_YOUR OBJECTIVE_.
Could you copy out every one of the items below word for word?

Data entries:

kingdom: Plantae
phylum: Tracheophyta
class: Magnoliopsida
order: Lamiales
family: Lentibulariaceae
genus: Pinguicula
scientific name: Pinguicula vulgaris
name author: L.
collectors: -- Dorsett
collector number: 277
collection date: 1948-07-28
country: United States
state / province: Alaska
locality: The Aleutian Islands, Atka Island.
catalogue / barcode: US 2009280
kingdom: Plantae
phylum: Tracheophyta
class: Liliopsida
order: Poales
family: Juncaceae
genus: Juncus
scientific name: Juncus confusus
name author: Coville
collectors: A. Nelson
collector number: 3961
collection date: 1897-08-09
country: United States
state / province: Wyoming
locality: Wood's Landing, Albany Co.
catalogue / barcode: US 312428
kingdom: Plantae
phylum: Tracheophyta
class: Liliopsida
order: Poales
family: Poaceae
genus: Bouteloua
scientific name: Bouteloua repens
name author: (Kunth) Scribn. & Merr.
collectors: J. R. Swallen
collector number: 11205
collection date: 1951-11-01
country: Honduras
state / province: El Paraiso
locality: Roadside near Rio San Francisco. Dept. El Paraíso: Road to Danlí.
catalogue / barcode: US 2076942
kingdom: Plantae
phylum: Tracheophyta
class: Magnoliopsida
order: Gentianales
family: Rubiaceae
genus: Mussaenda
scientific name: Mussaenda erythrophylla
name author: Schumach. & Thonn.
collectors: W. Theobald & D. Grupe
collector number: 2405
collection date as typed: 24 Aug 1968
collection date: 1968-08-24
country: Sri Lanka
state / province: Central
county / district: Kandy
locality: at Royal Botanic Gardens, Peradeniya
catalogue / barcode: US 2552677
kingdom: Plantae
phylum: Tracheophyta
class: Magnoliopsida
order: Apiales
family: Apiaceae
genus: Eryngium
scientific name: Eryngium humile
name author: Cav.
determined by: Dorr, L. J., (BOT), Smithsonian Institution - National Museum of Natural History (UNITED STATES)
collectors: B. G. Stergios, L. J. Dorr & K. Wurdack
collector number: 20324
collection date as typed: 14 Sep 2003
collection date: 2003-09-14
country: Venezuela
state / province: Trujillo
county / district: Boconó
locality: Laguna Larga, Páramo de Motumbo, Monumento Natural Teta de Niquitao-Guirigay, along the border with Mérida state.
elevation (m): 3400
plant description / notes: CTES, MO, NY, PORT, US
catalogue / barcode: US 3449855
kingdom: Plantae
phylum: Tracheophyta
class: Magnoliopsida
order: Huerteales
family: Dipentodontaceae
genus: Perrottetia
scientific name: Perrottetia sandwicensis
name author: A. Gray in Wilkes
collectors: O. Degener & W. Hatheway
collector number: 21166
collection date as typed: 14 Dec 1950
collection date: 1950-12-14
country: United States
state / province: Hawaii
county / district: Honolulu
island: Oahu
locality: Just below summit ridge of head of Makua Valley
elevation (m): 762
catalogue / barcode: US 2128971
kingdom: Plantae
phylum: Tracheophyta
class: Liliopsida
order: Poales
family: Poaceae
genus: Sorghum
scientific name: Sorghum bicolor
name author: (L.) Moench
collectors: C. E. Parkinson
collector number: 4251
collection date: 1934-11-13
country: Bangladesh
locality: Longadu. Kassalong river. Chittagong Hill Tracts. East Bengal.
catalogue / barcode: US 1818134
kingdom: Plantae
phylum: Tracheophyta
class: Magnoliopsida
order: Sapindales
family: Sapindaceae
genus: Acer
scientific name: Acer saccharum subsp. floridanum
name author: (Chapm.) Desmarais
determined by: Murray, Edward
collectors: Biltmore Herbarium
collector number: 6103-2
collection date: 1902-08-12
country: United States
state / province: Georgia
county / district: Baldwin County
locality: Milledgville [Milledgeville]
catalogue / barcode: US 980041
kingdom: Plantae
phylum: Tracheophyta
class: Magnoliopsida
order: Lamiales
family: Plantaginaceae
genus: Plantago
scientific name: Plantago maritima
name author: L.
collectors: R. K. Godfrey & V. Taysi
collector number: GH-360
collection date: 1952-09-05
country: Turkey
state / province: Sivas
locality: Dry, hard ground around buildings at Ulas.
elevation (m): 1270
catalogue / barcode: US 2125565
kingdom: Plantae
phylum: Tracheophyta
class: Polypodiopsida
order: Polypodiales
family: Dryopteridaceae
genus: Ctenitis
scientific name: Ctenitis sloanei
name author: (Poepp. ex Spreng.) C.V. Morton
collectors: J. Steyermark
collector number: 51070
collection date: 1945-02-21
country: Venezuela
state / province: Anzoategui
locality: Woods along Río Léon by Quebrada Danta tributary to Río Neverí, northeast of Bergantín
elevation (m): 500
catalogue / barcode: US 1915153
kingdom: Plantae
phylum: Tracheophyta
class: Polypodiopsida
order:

_EXERCISE SOLUTION_.
kingdom: Plantae
phylum: Tracheophyta
class: Magnoliopsida
order: Lamiales
family: Lentibulariaceae
genus: Pinguicula
scientific name: Pinguicula vulgaris
name author: L.
collectors: -- Dorsett
collector number: 277
collection date: 1948-07-28
country: United States
state / province: Alaska
locality: The Aleutian Islands, Atka Island.
catalogue / barcode: US 2009280
kingdom: Plantae
phylum: Tracheophyta
class: Liliopsida
order: Poales
family: Juncaceae
genus: Juncus
scientific name: Juncus confusus
name author: Coville
collectors: A. Nelson
collector number: 3961
collection date: 1897-08-09
country: United States
state / province: Wyoming
locality: Wood's Landing, Albany Co.
catalogue / barcode: US 312428
kingdom: Plantae
phylum: Tracheophyta
class: Liliopsida
order: Poales
family: Poaceae
genus: Bouteloua
scientific name: Bouteloua repens
name author: (Kunth) Scribn. & Merr.
collectors: J. R. Swallen
collector number: 11205
collection date: 1951-11-01
country: Honduras
state / province: El Paraiso
locality: Roadside near Rio San Francisco. Dept. El Paraíso: Road to Danlí.
catalogue / barcode: US 2076942
kingdom: Plantae
phylum: Tracheophyta
class: Magnoliopsida
order: Gentianales
family: Rubiaceae
genus: Mussaenda
scientific name: Mussaenda erythrophylla
name author: Schumach. & Thonn.
collectors: W. Theobald & D. Grupe
collector number: 2405
collection date as typed: 24 Aug 1968
collection date: 1968-08-24
country: Sri Lanka
state / province: Central
county / district: Kandy
locality: at Royal Botanic Gardens, Peradeniya
catalogue / barcode: US 2552677
kingdom: Plantae
phylum: Tracheophyta
class: Magnoliopsida
order: Apiales
family: Apiaceae
genus: Eryngium
scientific name: Eryngium humile
name author: Cav.
determined by: Dorr, L. J., (BOT), Smithsonian Institution - National Museum of Natural History (UNITED STATES)
collectors: B. G. Stergios, L. J. Dorr & K. Wurdack
collector number: 20324
collection date as typed: 14 Sep 2003
collection date: 2003-09-14
country: Venezuela
state / province: Trujillo
county / district: Boconó
locality: Laguna Larga, Páramo de Motumbo, Monumento Natural Teta de Niquitao-Guirigay, along the border with Mérida state.
elevation (m): 3400
plant description / notes: CTES, MO, NY, PORT, US
catalogue / barcode: US 3449855
kingdom: Plantae
phylum: Tracheophyta
class: Magnoliopsida
order: Huerteales
family: Dipentodontaceae
genus: Perrottetia
scientific name: Perrottetia sandwicensis
name author: A. Gray in Wilkes
collectors: O. Degener & W. Hatheway
collector number: 21166
collection date as typed: 14 Dec 1950
collection date: 1950-12-14
country: United States
state / province: Hawaii
county / district: Honolulu
island: Oahu
locality: Just below summit ridge of head of Makua Valley
elevation (m): 762
catalogue / barcode: US 2128971
kingdom: Plantae
phylum: Tracheophyta
class: Liliopsida
order: Poales
family: Poaceae
genus: Sorghum
scientific name: Sorghum bicolor
name author: (L.) Moench
collectors: C. E. Parkinson
collector number: 4251
collection date: 1934-11-13
country: Bangladesh
locality: Longadu. Kassalong river. Chittagong Hill Tracts. East Bengal.
catalogue / barcode: US 1818134
kingdom: Plantae
phylum: Tracheophyta
class: Magnoliopsida
order: Sapindales
family: Sapindaceae
genus: Acer
scientific name: Acer saccharum subsp. floridanum
name author: (Chapm.) Desmarais
determined by: Murray, Edward
collectors: Biltmore Herbarium
collector number: 6103-2
collection date: 1902-08-12
country: United States
state / province: Georgia
county / district: Baldwin County
locality: Milledgville [Milledgeville]
catalogue / barcode: US 980041
kingdom: Plantae
phylum: Tracheophyta
class: Magnoliopsida
order: Lamiales
family: Plantaginaceae
genus: Plantago
scientific name: Plantago maritima
name author: L.
collectors: R. K. Godfrey & V. Taysi
collector number: GH-360
collection date: 1952-09-05
country: Turkey
state / province: Sivas
locality: Dry, hard ground around buildings at Ulas.
elevation (m): 1270
catalogue / barcode: US 2125565
kingdom: Plantae
phylum: Tracheophyta
class: Polypodiopsida
order: Polypodiales
family: Dryopteridaceae
genus: Ctenitis
scientific name: Ctenitis sloanei
name author: (Poepp. ex Spreng.) C.V. Morton
collectors: J. Steyermark
collector number: 51070
collection date: 1945-02-21
country: Venezuela
state / province: Anzoategui
locality: Woods along Río Léon by Quebrada Danta tributary to Río Neverí, northeast of Bergantín
elevation (m): 500
catalogue / barcode: US 1915153
kingdom: Plantae
phylum: Tracheophyta
class: Polypodiopsida
order:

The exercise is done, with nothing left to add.